16. Answer D. Being involved in the pregnancy helps reinforce a child’s position in the family and minimizes feelings of neglect and abandonment. Telling the child about the childbirth only 1 month before the due date wouldn’t allow enough time to prepare him for the sibling and would prevent him from conceptualizing the passage of time. Reassuring him that nothing will change would be misleading; instead, the parents should discuss which aspects of family life will be changed by the upcoming birth and which will remain the same. Parents should reward mature behavior and ignore immature behavior.
17. Answer D. Increasing vitamin C enhances the absorption of iron supplements. Taking an iron supplement with milk, tea, or an antacid reduces the absorption of iron.
18. Answer B. Using Doppler ultrasound, fetal heart tones may be heard as early as the 11th week of pregnancy. Using a stethoscope, fetal heart tones may be heard between 17 and 20 weeks of gestation.
19. Answer B. Use of ritodrine can lead to pulmonary edema. Therefore, the nurse should assess for crackles and dyspnea. Blood glucose levels may temporarily rise, not fall, with ritodrine. Ritodrine may cause tachycardia, not bradycardia. Ritodrine may also cause hypokalemia, not hyperkalemia.
20. Answer B. Prenatal vitamins commonly cause nausea and taking them on a full stomach may curb this. Switching brands may not be helpful and may be more costly. Orange juice tends to make pregnant women nauseated. The vitamins may be taken at night, rather than in the morning, to reduce nausea.
21. Answer A. To prepare a client for amniocentesis, the nurse should ask her to empty her bladder to reduce the risk of bladder perforation. Before transabdominal ultrasound, the nurse may instruct the client to drink 1 L of fluid to fill the bladder (unless ultrasound is done before amniocentesis to locate the placenta). I.V. anesthesia isn’t given for amniocentesis. The client should be supine during the procedure; afterward, she should be placed on her left side to avoid supine hypotension, promote venous return, and ensure adequate cardiac output.
22. Answer D. The indirect Coombs’ test measures the number of antibodies against fetal Rh-positive factor in maternal blood. The maternal blood Rh factor is determined before the indirect Coombs’ test is done. No maternal antibodies against fetal Rh-negative factor exist.
23. Answer A. To relieve heartburn, the nurse should advise a pregnant client to eat smaller meals at shorter intervals; drink six to eight 8-oz glasses of fluid daily to minimize regurgitation and reflux of stomach contents; and avoid citrus juice, which may act as a gastric irritant and worsen heartburn, and sodium bicarbonate, which may disrupt the body’s sodium-potassium balance.

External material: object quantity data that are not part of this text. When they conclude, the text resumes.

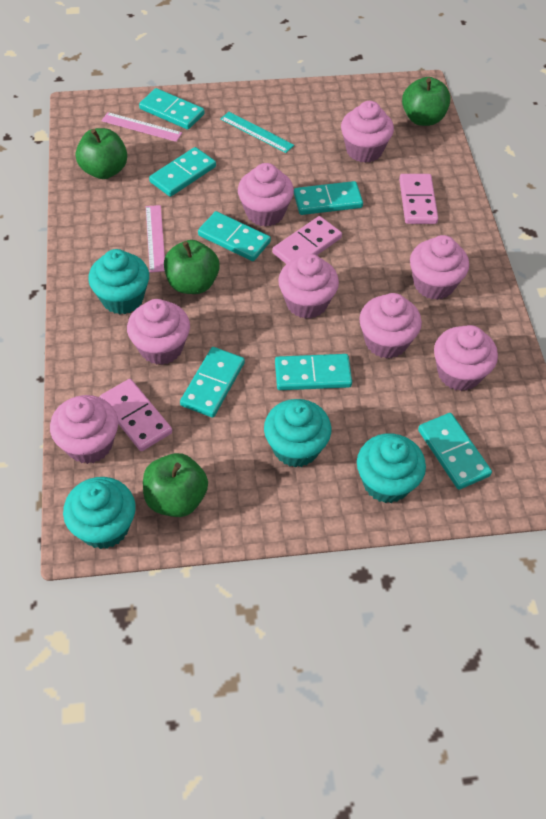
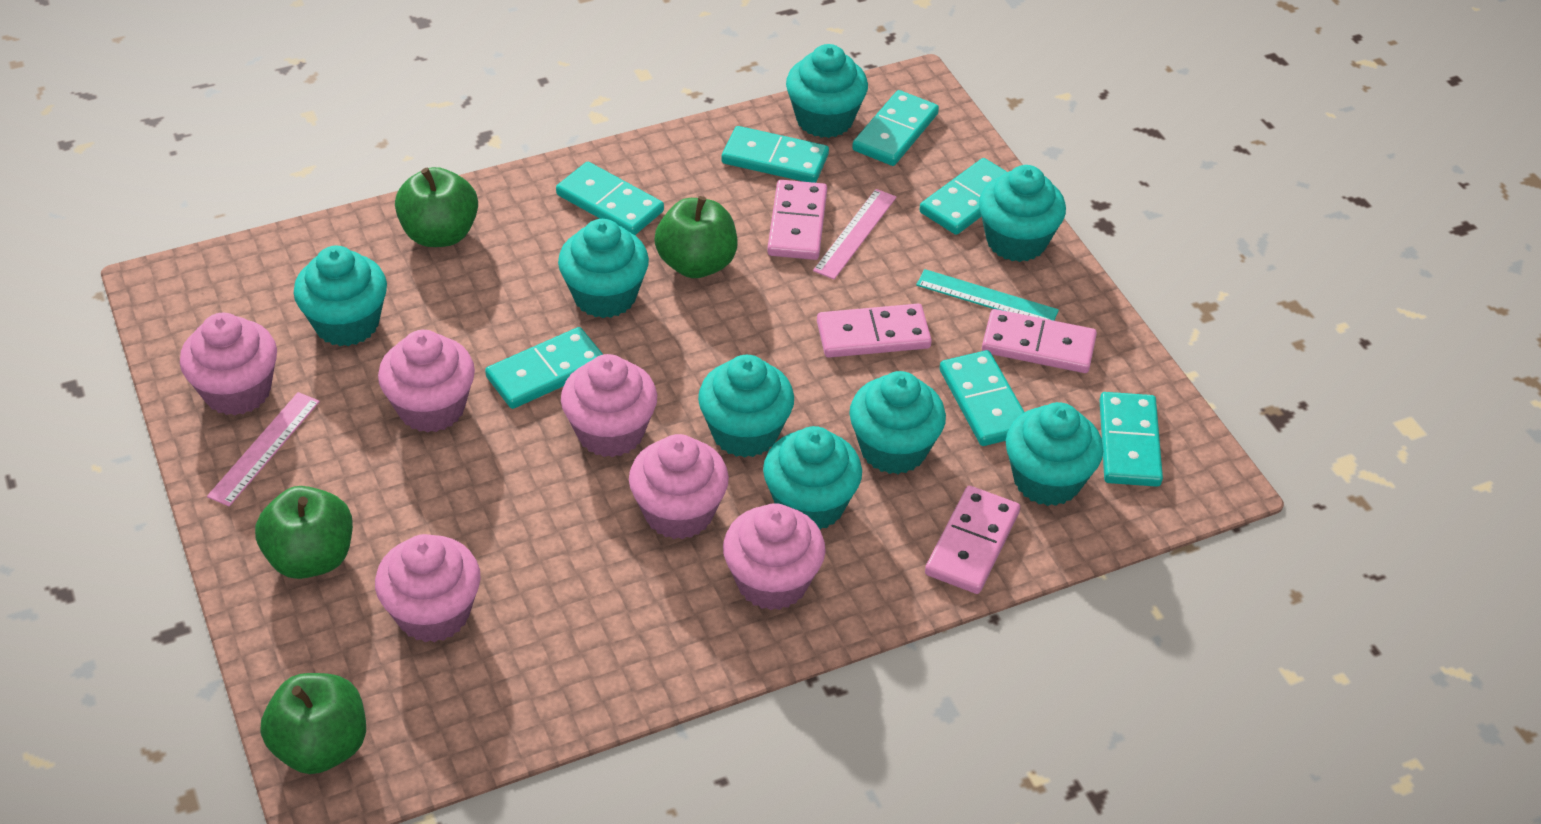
pink cupcake: 8 -> 6
pink domino: 3 -> 4
turquoise cupcake: 4 -> 8

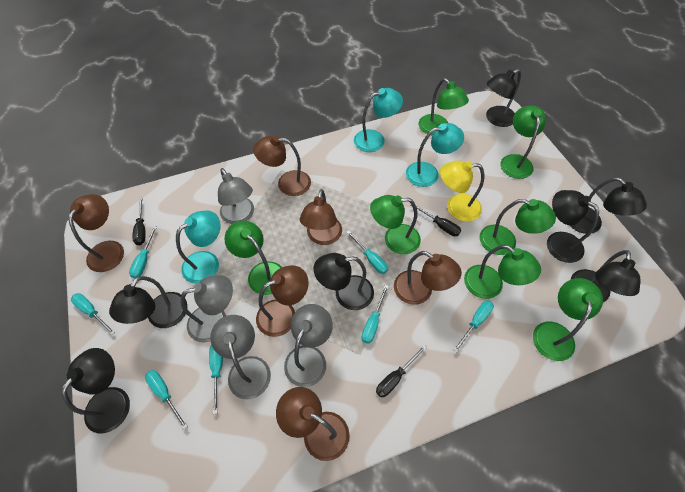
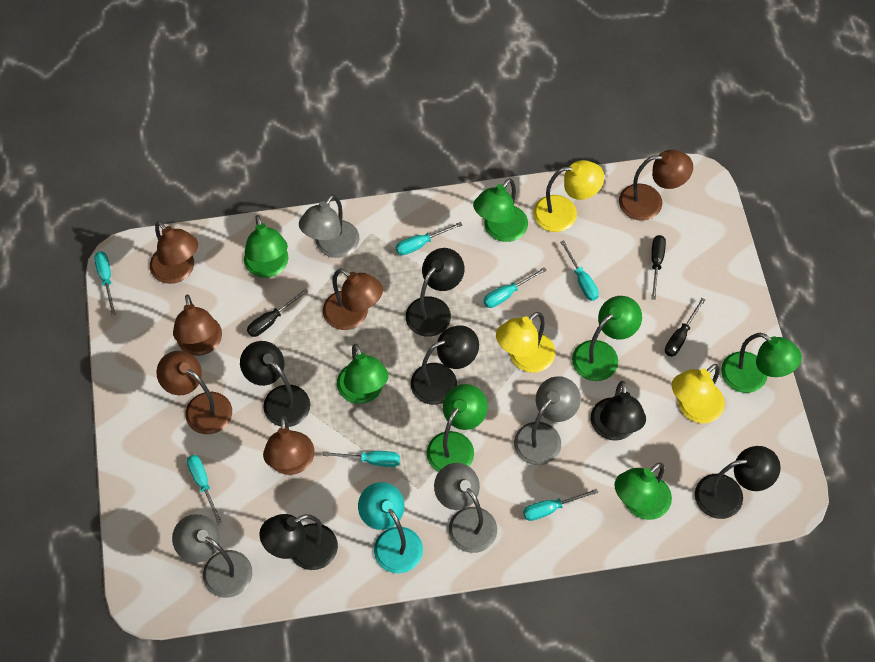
black lamp: 7 -> 6
turquoise lamp: 3 -> 1
yellow lamp: 1 -> 3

24. Answer A. Drug exposure causes 1% of congenital anomalies.
25. Answer A. Mature pregnant clients are at increased risk for PIH and are more likely to require cesarean delivery. Also, their fetuses and neonates have a higher mortality and a higher incidence of trisomies. Iron deficiency anemia, cephalopelvic disproportion, and STDs may occur in any client regardless of age.